Rapid Review: House at the End of the Street (2012)

7

house at the end of the street poster

“People don’t notice all the secrets around them. Even though they’re right in front of them, just hiding, waiting to be found.”
– Ryan

SYNOPSIS: After moving with her mother to a small town, a teenager finds that an accident happened in the house at the end of the street. Things get more complicated when she befriends a boy who was the only survivor of the accident. – via IMDB

house at the end of the street tied up

GRADE 6You know, I watched this as part of the box set that Natasha got me for Christmas. I initially thought that it was the remake for The Last House On The Left, and when we started watching I realised they were two totally different films, so it was new to me. I know that Cinema Parrot Disco raged about this – she is no fan. Me? I thought that it was a decent albeit stupid popcorn film.
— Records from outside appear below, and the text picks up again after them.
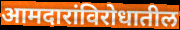
आमदारांविरोधातील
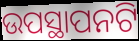
ଉପସ୍ଥାପନଟି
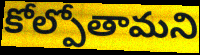
కోల్పోతామని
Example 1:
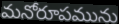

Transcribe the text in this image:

మనోరూపమును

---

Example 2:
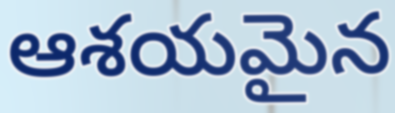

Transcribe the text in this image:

ఆశయమైన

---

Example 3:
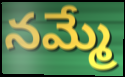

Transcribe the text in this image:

నమ్మే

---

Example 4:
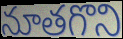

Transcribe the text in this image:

నూతగొని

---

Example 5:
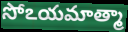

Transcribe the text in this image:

సోఽయమాత్మా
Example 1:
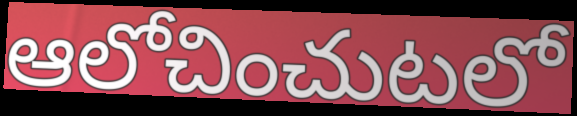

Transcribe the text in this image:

ఆలోచించుటలో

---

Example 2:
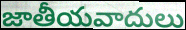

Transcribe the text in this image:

జాతీయవాదులు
It’s not revolutionary and great, though it features some pretty decent performances, but I can think of a huge selection of other movies that are a bigger waste of time. House at the End of the Street suffers from being generic, bland, and silly. It isn’t necessarily boring, and there are aspects to it that had so much potential to scare and get under the skin, make you think a bit, and yet those golden opportunities were passed up. There were some twists to it, one that I didn’t quite expect, but very few of them were pulled off with the finesse that they deserved. The movie never really quite hits the highs it wishes to. I thought that Jennifer Lawrence and Max Thieriot worked very well together. I also enjoyed Thieriot’s performance, and think that he is an actor that performs quite well but doesn’t get noticed much. He has potential for certain things, so it’s always nice to see him in something. The characters here are a little annoying, like the way they go about things is quite illogical. I think the safest way to look at this movie is to see it as a horror movie for young teens… I think that is the only way that you won’t absolutely hate it. As for me? I thought it was alright and not the biggest waste of my time. While unoriginal and lacking in places, there are other aspects that redeem it somewhat, and hence I can live with it.
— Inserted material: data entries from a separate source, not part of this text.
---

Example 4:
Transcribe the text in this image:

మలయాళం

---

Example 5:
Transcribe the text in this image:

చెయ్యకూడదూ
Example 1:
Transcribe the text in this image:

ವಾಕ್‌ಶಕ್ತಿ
Rapid Review: Die Hard 2 (1990)

8

die hard 2 poster

“Another basement, another elevator. How can the same shit happen to the same guy twice?”
– John McClane

SYNOPSIS: John McClane attempts to avert disaster as rogue military officials seize control of Dulles International Airport in Washington, D.C. – via IMDB

die hard 2

GRADE 6.5Well, here we are, at it again. John McClane lives in the wrong place, wrong time scenario forevermore. Anyway, we are back at Christmastime, and things are just not good over the holidays for the McClanes like… ever. Bruce Willis is back and kicking as the ever-sarcastic McClane, and I still reckon he was an awesome pick for the role. Al appears in here, though only momentarily, and I did miss the banter between McClane and Al, but it was to be no more. Pity. The story wasn’t very in depth or revolutionary, and at the end of the day, while entertaining at the time, it is rather forgettable (I can hear those torches being lit and pitchforks being hauled out, but it is true). Die Hard 2 is one of those action movies that has the explosions and gunfire and all those aspects, so it ticks the boxes, but it isn’t exceptionally memorable or smart. There were interesting characters and annoying characters, but the plot itself was so thin at the end of the day, and isn’t quite as entertaining as the first. The villains are also completely bland, but then topping Hans Gruber will be no simple task. A big part that makes Die Hard 2 work is how Bruce Willis embraces his role of John McClane. Just to see him having some goofy fun is alright. It takes a really long time for anything to actually start happening, so that already counted against it. It wasn’t a slow burn, it just wasn’t doing anything, then went for over the top overkill. It was a little bit too obvious about things, which also detracted. While not a terrible sequel, it is certainly not as great as it was ultimately hoping to be. I don’t really have much more to say about it, as I will just continue to repeat my sentiments.